Rivers

One of my most memorable encounters with academics happened in the late 1960s in New York when the New York University Professor Frank Traeger, a Southeast Asian specialist, introduced me to Karl A. Wittfogel. I had just read his “Oriental Despotism,” a study on Asian agrarian societies. It is an impressive achievement; I was then doing a lot of reading on agrarian problems and peasant rebellions. He had applied Marxist analysis on his study and had come up with so many insights on how agrarian societies were dominated by despots and how these rulers and their power and longevity are at the same time determined by their use of water. These societies, which Professor Wittfogel called “hydraulic,” are different from western societies that developed in the industrial revolution.

This venerable scholar, then in his 80s, also asked me about the peasant Huk rebellion, its causes and its possible effect on Philippine political development.

Professor Wittfogel broadened my interest; I was now concerned with water as a resource. I got interested in the river systems as I knew them then. In those days, before jets, propellered airplanes did not fly too high, from that height one can observe the land as it unfurled below, the rivers wide, glittering ribbons in the sunlight.

I bring to mind the mighty rivers, first in our part of the world – the Mekong which rushes down the Himalayas across several countries and by the thousands who live in it, the Yangtze in China and in the United States, the Mississippi – there is so much romantic lore entwined with them, as Mark Twain and William Faulkner country, and that song Ole Man River. These are huge bodies of water – seas almost.

I was in Brazil in 1960 to witness the inauguration of Brazil’s new capital, Brazilia, and I stopped for a couple of days in Manaus where I went fishing in the Amazon and caught a giant catfish. From the air, the Amazon is not one single swath but several rivers spread across the continent.
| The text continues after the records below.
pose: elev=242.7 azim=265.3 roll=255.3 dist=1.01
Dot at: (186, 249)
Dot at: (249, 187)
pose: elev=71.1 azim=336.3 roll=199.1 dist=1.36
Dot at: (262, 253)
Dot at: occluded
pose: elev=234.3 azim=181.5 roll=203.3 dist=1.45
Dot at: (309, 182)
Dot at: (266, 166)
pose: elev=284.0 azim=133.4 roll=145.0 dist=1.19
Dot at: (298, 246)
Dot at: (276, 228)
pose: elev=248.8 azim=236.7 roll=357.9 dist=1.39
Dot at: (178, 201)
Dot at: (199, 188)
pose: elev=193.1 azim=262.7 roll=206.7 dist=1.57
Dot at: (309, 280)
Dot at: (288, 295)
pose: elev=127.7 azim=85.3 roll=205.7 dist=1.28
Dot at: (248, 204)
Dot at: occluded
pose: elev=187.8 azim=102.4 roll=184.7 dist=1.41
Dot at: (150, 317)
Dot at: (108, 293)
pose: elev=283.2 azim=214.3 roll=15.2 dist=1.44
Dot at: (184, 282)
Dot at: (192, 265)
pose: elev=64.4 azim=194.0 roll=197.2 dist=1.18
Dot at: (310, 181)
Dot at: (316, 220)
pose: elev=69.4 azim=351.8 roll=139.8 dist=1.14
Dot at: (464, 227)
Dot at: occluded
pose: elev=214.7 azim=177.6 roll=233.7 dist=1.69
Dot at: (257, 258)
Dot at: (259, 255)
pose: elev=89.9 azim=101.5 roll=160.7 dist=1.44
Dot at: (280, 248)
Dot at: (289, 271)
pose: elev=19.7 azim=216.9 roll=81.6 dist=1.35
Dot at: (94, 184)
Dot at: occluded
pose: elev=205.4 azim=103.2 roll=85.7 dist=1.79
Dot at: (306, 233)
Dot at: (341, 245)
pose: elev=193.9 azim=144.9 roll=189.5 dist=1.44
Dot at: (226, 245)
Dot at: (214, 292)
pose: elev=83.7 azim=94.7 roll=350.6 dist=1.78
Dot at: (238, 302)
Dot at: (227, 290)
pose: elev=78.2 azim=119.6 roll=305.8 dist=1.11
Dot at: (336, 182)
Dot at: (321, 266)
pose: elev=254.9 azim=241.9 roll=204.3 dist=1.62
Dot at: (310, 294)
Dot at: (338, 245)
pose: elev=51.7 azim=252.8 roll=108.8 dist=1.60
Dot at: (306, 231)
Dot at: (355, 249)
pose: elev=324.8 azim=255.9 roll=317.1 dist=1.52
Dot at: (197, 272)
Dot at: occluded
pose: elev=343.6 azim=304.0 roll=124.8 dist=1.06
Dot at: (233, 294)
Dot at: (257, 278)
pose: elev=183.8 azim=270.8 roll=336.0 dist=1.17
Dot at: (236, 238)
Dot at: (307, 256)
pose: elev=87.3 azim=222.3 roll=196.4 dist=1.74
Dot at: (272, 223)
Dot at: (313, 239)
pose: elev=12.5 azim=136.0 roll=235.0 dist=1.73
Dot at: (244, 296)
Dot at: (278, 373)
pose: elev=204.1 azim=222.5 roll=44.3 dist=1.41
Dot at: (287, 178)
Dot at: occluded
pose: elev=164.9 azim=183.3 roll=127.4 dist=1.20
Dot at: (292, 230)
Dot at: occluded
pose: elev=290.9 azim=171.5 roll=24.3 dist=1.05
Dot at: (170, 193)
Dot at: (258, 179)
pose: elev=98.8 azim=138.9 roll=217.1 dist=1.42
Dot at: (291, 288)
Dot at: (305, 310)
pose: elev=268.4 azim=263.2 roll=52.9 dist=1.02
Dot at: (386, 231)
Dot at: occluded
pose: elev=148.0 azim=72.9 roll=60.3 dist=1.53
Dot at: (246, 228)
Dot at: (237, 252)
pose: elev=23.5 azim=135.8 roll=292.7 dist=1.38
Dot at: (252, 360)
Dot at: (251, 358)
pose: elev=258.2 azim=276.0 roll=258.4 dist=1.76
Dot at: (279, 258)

My host confirmed the dreadful stories about the Amazon’s killer fish, the Piranha, but these stories were exaggerations.

In Russia, the Volga is like the Mississippi, wide like the sea. It was at the Volga that I saw my first sturgeon, a big fish whose eggs are known as caviar.

What surprised me most, however, about these great rivers is the Jordan in Israel, which is so crucial to that country which knows how to conserve and use water in the best way. It was so narrow in some places one can simply jump across it. Since eons ago, rivers are arteries of commerce and communication, and many cities developed along them.

Chao Phraya in Bangkok, the Han in Seoul. When I saw the Han in the 1960s shortly after the Korean war it had only one twisted bridge; today it is spanned by thirty.

There’s the Thames in London, and in Europe, the most popular of them, the Seine in Paris, the Rhine waterway and the beautiful Danube. And of course, our own dying, polluted Pasig, which will now have a parallel elevated expressway.

When I first came to Manila in 1938, I used to swim in it after my high school classes in the afternoons. It had only three bridges then – Ayala, Santa Cruz, and Jones. The interisland boats docked near the Jones Bridge together with the presidential yacht, Icasiana. I finally saw the sea, the Pasig emptying into it. And on a personal note – I have crossed a lot of bridges – and some, if I may continue with metaphors, I have burned.

Like Manhattan, which is bracketed by two rivers, my hometown is also wedged in by two creeks. As a boy, I had swam in both and traced where the two joined to form one river that joined the Agno. The water in the Agno, coming as it does from the Cordilleras, is much cooler. I used to gather old pine splinters buried in its bottom and used them for kindling fire. In the 1930s, an earthen dike on both banks of the Agno was built to contain its overflow. When the dikes are breached, Western Pangasinan becomes a light brown sea.

All over the world, dams have been built to hold water and provide power and irrigation. Some are megalithic structures that took years to construct. Violent conflicts have resulted from these constructions – the damming of the Mekong up in China, of the Nile which cuts across Africa. On a smaller scale, similar conflicts, often violent, erupt when a landlord or rich farmer denies irrigation water to others. It may interest our people to know that one of the most viable arrangements to equitably distribute water has been in existence in the Ilocos region since the Spanish regime.

It is heartwarming to know, too, and to see that Manila Bay is being cleaned and very soon, the Pasig, too, which may be more difficult and will take longer because the esteros which empty into the Pasig must be cleaned, too. This is how the land – and the body, too, is made alive.

I witnessed the building of the earthen Ambuklao Dam in the Cordilleras; the inundation and disappearance of villages and soon, as more dams were built, the violent opposition of people who will lose their ancestral land.

Water, which is all around us since our birth, is so ordinary. We hardly think of it until there is a flood or a shortage. As scientists probe the galaxies, they eagerly look for traces of water; it means life. So, for once, as you hold up that glass, think of what it symbolizes, its implications, how as liquid, it is powerless, until it becomes a raging flood, a tsunami. Think of it as the deluge for which Noah built his ark. It is God’s precious gift, holy as life itself, precious as blood, as freedom.

And to paraphrase Judge Learned Hand, “It lives only in the heart, and if it dies there, no court of law or constitution can ever bring it back to life.”